Did you notice that discount on the iPhone 13 on Amazon? Well, Apple doesn’t provide a lot of discounts and I wanted to track their pricing changes for a few days. It’s not possible to do it manually, so I thought to write a web scraping program and then run it on my Linux machine as a cronjob to track the pricing changes.
Amazon Scraper Python Program
Thankfully, I got the Python program to scrape the Amazon product page from this CodeForGeek tutorial. But, my requirement was a little more. So, I extended the code by adding functionality to save the data into a CSV file.
Here is my complete Python code to scrape the amazon product page and then save it into a CSV file.
from bs4 import BeautifulSoup
import requests
URL = 'https://www.amazon.com/dp/B09LNT1F3H/'
HEADERS = ({
'User-Agent': 'Mozilla/5.0 (X11; Linux x86_64) AppleWebKit / 537.36(KHTML, like Gecko) Chrome / 44.0.2403.157 Safari / 537.36',
'Accept-Language': 'en-US, en;q=0.5'})
webpage = requests.get(URL, headers=HEADERS)

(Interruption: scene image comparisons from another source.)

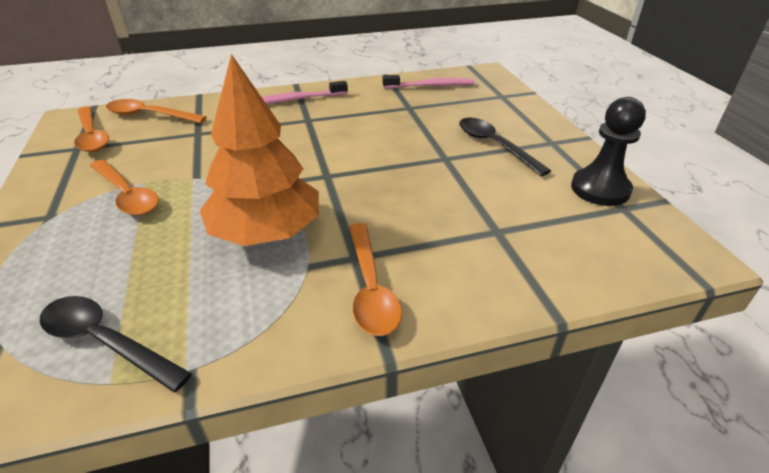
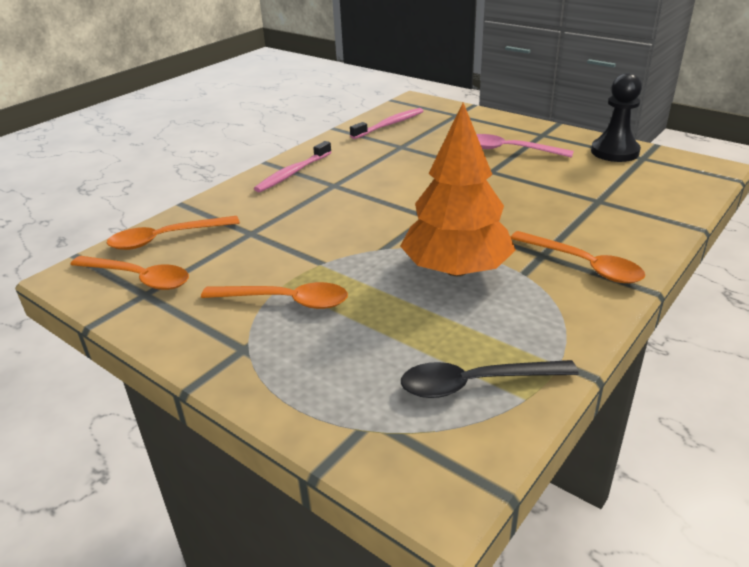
camera: 35 degrees left, 5 degrees down
black spoon [459,118,551,176] -> pink spoon [476,134,574,158]

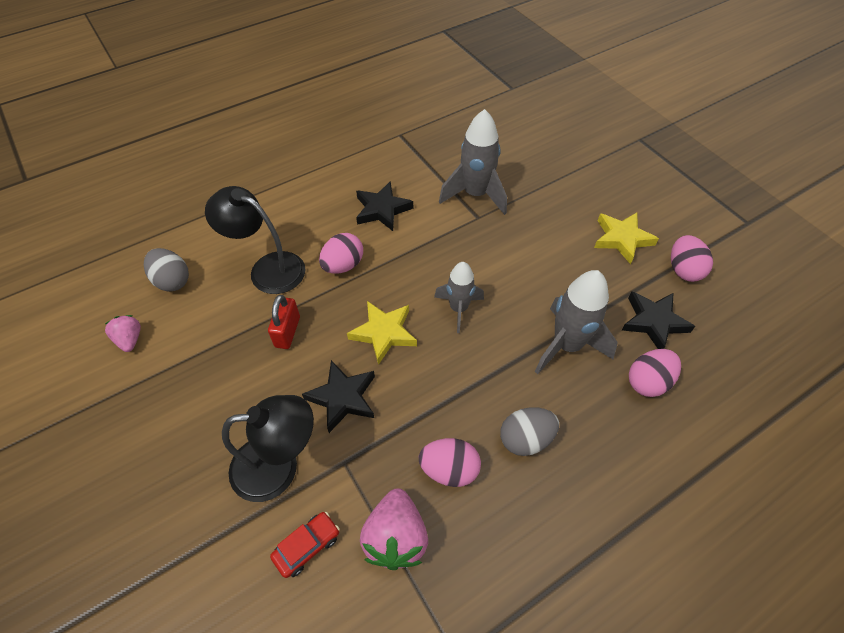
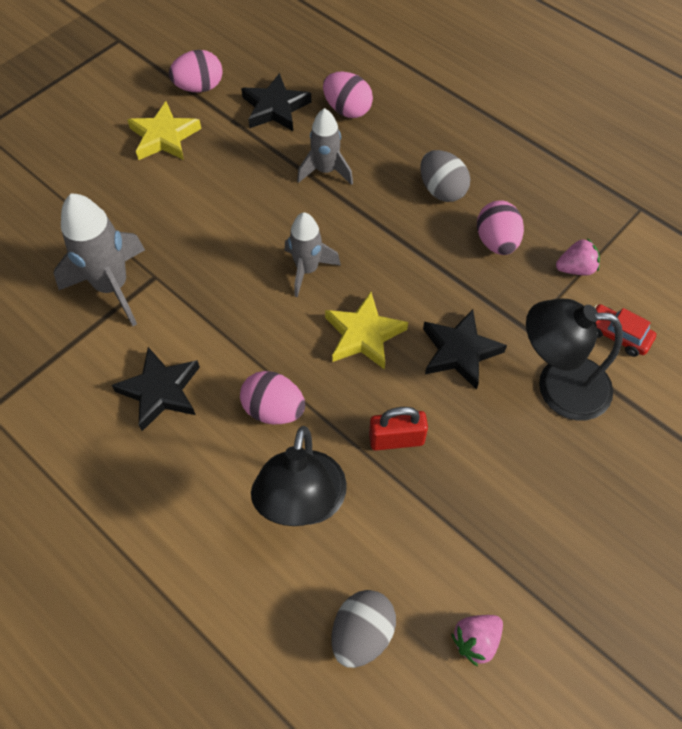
camera: 105 degrees left, 5 degrees up
black lamp [222,395,314,502] -> black lamp turned 60 degrees counterclockwise [526,299,623,421]
pink strawberry [360,488,428,570] -> pink strawberry [556,238,600,276], size x0.59
grey rocket [535,270,618,374] -> grey rocket [297,108,353,185], size x0.64

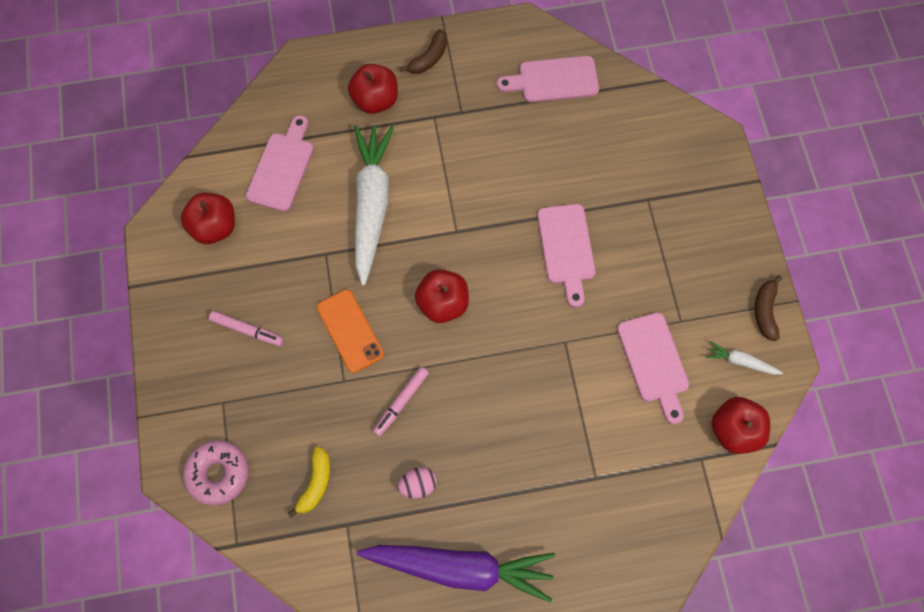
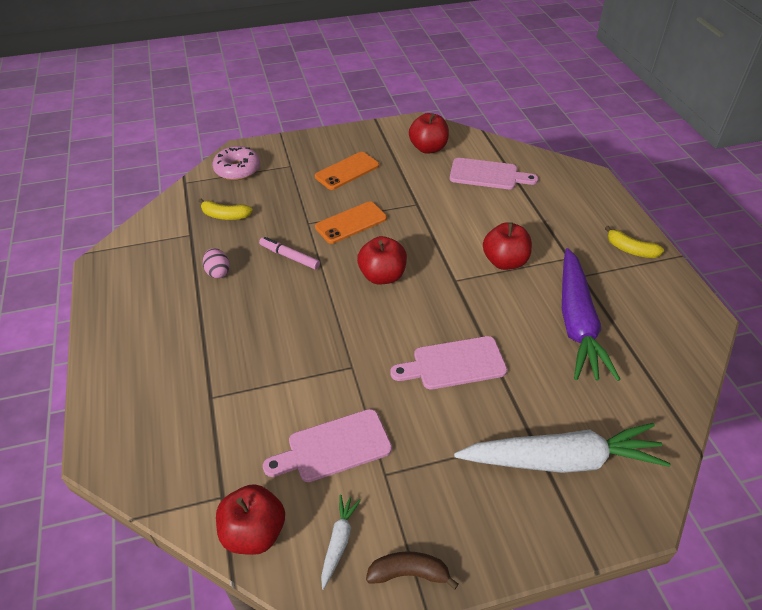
camera: 85 degrees right, 25 degrees down
pink marker [209,311,284,346] -> orange phone [315,152,379,190]
red apple [348,64,398,114] -> red apple moved to [483,222,532,270]
white carrot [354,125,394,285] -> white carrot moved to [454,423,671,473]
purple carrot [357,545,555,603] -> purple carrot moved to [562,248,621,381]
brown banana [400,29,447,74] -> yellow banana [605,226,664,258]
pink cutting board [497,56,599,102] -> none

soup = BeautifulSoup(webpage.content, "lxml")
product_name = ''
product_price = ''
try:
product_title = soup.find("span",
attrs={"id": 'productTitle'})
product_name = product_title.string.strip().replace(',', '')
except AttributeError:
product_name = "NA"
try:
product_price = soup.find("span", attrs={'class': 'a-offscreen'}).string.strip().replace(',', '')
except AttributeError:
product_price = "NA"
print("product Title = ", product_name)
print("product Price = ", product_price)
# writing data to a CSV file
import datetime
import csv
time_now = datetime.datetime.now().strftime('%d %b, %Y %H:%M:%S')
with open("data.csv", mode="a") as csv_file:
csv_writer = csv.writer(csv_file)
csv_writer.writerow([time_now, product_name, product_price])
Setting up Cronjob
I saved the code into the amazon_scraper.py file. For the sake of testing, I set up the crontab to run every 5 minutes using the below configuration.
*/5 * * * * cd /root/amazon_scraper && /usr/bin/python3.8 /root/amazon_scraper/amazon_scraper.py >> /root/amazon_scraper/scraper.log 2>&1
After some time, I checked the data.csv file and it had the following entries.
"10 Sep, 2022 19:50:43",Apple iPhone 13 128GB Red - Unlocked (Renewed),$759.00
"10 Sep, 2022 20:00:04",Apple iPhone 13 128GB Red - Unlocked (Renewed),$759.00
"10 Sep, 2022 20:05:03",Apple iPhone 13 128GB Red - Unlocked (Renewed),$759.00
"10 Sep, 2022 20:10:05",Apple iPhone 13 128GB Red - Unlocked (Renewed),$759.00
"10 Sep, 2022 20:15:04",Apple iPhone 13 128GB Red - Unlocked (Renewed),$759.00
You can see that there are a few print() statements. This console output is directed to the scraper.log file.
root@localhost:~/amazon_scraper# cat scraper.log
product Title = Apple iPhone 13 128GB Red - Unlocked (Renewed)
product Price = $759.00
product Title = Apple iPhone 13 128GB Red - Unlocked (Renewed)
product Price = $759.00
product Title = Apple iPhone 13 128GB Red - Unlocked (Renewed)
product Price = $759.00
product Title = Apple iPhone 13 128GB Red - Unlocked (Renewed)
product Price = $759.00
If there are any errors, they will also go into this log file. So you can check this file to debug for any issues.
Bulk Scraping and Request Blocking
My program is just for learning purposes. If you will try to run it for a lot of products, there is a high chance that Amazon will block your IP. If you have some enterprise-like requirements, it’s best to go with third-party tools such as this BrightData Amazon Scraper.
Conclusion
Web scraping with Python is very easy and when it’s set up to run as a cronjob, you can track pricing changes of any product. It’s fun at the personal level but if you require to process bulk data, the best option is to go with some enterprise tools.